══ TEXTO PROPORCIONADO

Y si de México hablamos (una de las enormes pasiones del primogénito del comisario), habremos de echar la vista hacia atrás, y situarnos en la barra de un restaurante azteca, en pleno Londres del glam-rock, para comprender el estado de ánimo del «Grajo de Úbeda», que es como en el mundo taurino y cantarín se conoce al escuálido bardo, que se dejó crecer la coleta mientras bullían por su empinada cabeza historietas de putas y cantaores, maletillas y delincuentes, a quienes convertiría en protagonistas de sus futuras canciones.
Guitarra en mano, alegando la leyenda de que la Policía política española le perseguía por sus actividades antifranquistas, el viajero Sabina llega a la capital británica dispuesto a entretener al personal con las formidables creaciones de José Alfredo Jiménez. En las calles, el ambiente era más bien distinto. Miles de jóvenes aguardaban la llegada del punk, ataviados con ropa colorista y provocadora, en tanto el cuarteto sueco Abba organizaba su Waterloo y las playas de Brighton eran testigo de las batallas entre mods y rockers.

════

* **CONSIGNA DE TRABAJO 1**:
Según el texto proporcionado, ¿con qué apodo se conoce al escuálido bardo en el mundo taurino y cantarín?
* **CONSIGNA DE TRABAJO 2**:
Reproduce tal cual del texto proporcionado todo lo que va desde "Guitarra en mano, alegando" hasta "mods y rockers.".
* **CONSIGNA DE TRABAJO 3**:
Indica si cada afirmación concuerda con el texto proporcionado y respalda tu respuesta con las palabras exactas que lo deciden: (a) Sabina llega a la capital británica con la guitarra en mano. (b) En las playas de Brighton se libraban batallas entre punks y rockers. (c) Sabina llega a Londres dispuesto a entretener con las creaciones de José Alfredo Jiménez.

══ ENTRADAS MOSTRADAS

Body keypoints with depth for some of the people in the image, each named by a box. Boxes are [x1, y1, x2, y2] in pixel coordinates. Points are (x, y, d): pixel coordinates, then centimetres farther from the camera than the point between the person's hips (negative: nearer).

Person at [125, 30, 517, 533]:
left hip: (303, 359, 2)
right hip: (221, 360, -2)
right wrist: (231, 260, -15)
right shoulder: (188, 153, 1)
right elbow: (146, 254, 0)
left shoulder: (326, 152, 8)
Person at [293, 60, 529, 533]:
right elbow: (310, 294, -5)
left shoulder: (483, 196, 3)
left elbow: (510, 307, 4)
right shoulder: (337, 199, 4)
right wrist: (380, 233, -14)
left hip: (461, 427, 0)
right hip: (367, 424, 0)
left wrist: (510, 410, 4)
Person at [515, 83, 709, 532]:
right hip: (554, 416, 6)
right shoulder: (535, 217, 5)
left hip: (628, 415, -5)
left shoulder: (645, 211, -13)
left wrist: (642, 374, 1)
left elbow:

════

* **RESULTADO 1**:
Se le conoce como el «Grajo de Úbeda».

* **RESULTADO 2**:
Guitarra en mano, alegando la leyenda de que la Policía política española le perseguía por sus actividades antifranquistas, el viajero Sabina llega a la capital británica dispuesto a entretener al personal con las formidables creaciones de José Alfredo Jiménez. En las calles, el ambiente era más bien distinto. Miles de jóvenes aguardaban la llegada del punk, ataviados con ropa colorista y provocadora, en tanto el cuarteto sueco Abba organizaba su Waterloo y las playas de Brighton eran testigo de las batallas entre mods y rockers.

* **RESULTADO 3**:
(a) Sí: «Guitarra en mano, alegando la leyenda de que la Policía política española le perseguía por sus actividades antifranquistas, el viajero Sabina llega a la capital británica».
(b) No: «las playas de Brighton eran testigo de las batallas entre mods y rockers».
(c) Sí: «dispuesto a entretener al personal con las formidables creaciones de José Alfredo Jiménez».